A number of U.S. bank CEOs, including JPMorgan Chase’s Jamie Dimon and Bank of America’s Brian Moynihan, confirmed their fears about the economy’s future last week as well, arguing in earnings reports that a “mild recession” is likely on the way. But Goldman Sachs is still forecasting a “soft landing” in the U.S.—whereby inflation is tamed without sparking a recession. Even with the Fed’s aggressive interest rate hikes raising borrowing costs for consumers and businesses, Goldman believes the economy is strong enough to continue growing.
But the investment bank’s chief U.S. equity strategist, David Kostin, said in a note to clients on Monday that a “soft landing” doesn’t mean investors should flock back to the stock market.

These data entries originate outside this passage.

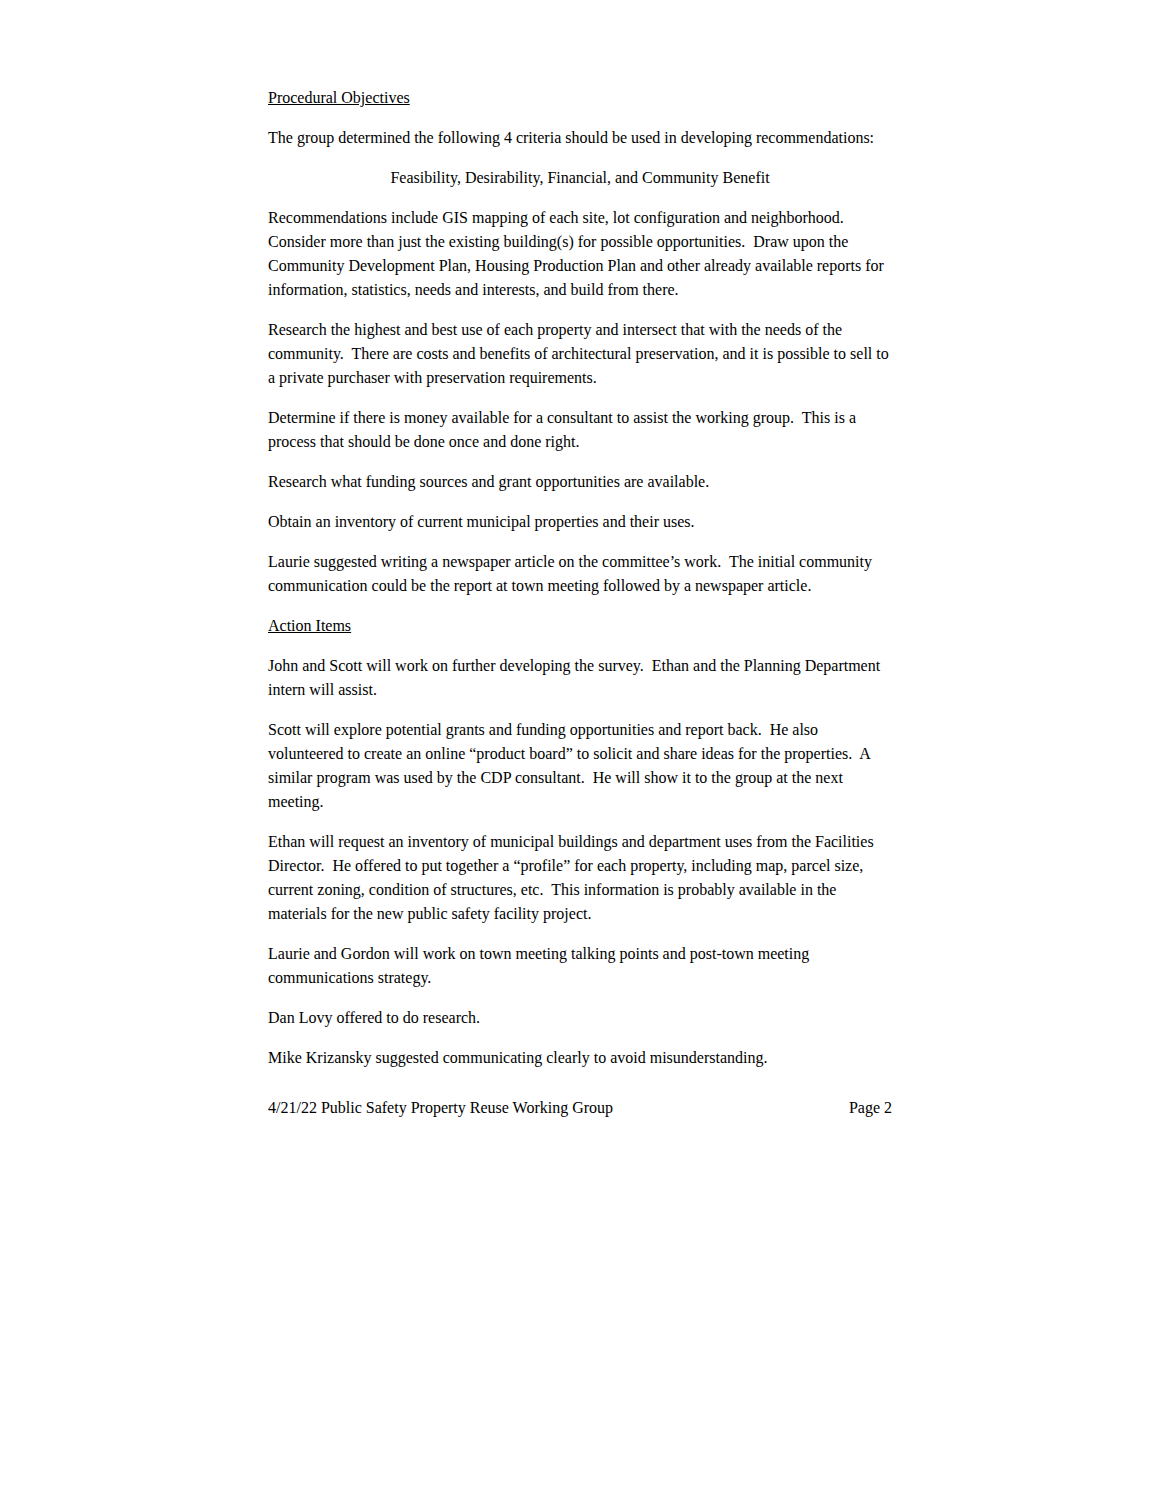Procedural Objectives
The group determined the following 4 criteria should be used in developing recommendations:
Feasibility, Desirability, Financial, and Community Benefit
Recommendations include GIS mapping of each site, lot configuration and neighborhood. Consider more than just the existing building(s) for possible opportunities. Draw upon the Community Development Plan, Housing Production Plan and other already available reports for information, statistics, needs and interests, and build from there.
Research the highest and best use of each property and intersect that with the needs of the community. There are costs and benefits of architectural preservation, and it is possible to sell to a private purchaser with preservation requirements.
Determine if there is money available for a consultant to assist the working group. This is a process that should be done once and done right.
Research what funding sources and grant opportunities are available.
Obtain an inventory of current municipal properties and their uses.
Laurie suggested writing a newspaper article on the committee’s work. The initial community communication could be the report at town meeting followed by a newspaper article.
Action Items
John and Scott will work on further developing the survey. Ethan and the Planning Department intern will assist.
Scott will explore potential grants and funding opportunities and report back. He also volunteered to create an online “product board” to solicit and share ideas for the properties. A similar program was used by the CDP consultant. He will show it to the group at the next meeting.
Ethan will request an inventory of municipal buildings and department uses from the Facilities Director. He offered to put together a “profile” for each property, including map, parcel size, current zoning, condition of structures, etc. This information is probably available in the materials for the new public safety facility project.
Laurie and Gordon will work on town meeting talking points and post-town meeting communications strategy.
Dan Lovy offered to do research.
Mike Krizansky suggested communicating clearly to avoid misunderstanding.
4/21/22 Public Safety Property Reuse Working Group Page 2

Kostin argues the S&P 500 will end 2023 at 4,000, having made no progress at all from the start of the year. And he warned that the path to get there, even without a recession, will take the blue-chip index down another 10% to 3,600 in the first quarter.
After a “lackluster” fourth-quarter earnings season, the “trend of weakening corporate profitability” will continue next year due to high interest rates and falling profit margins, according to Kostin. And if a recession does come, stocks have a long way to fall.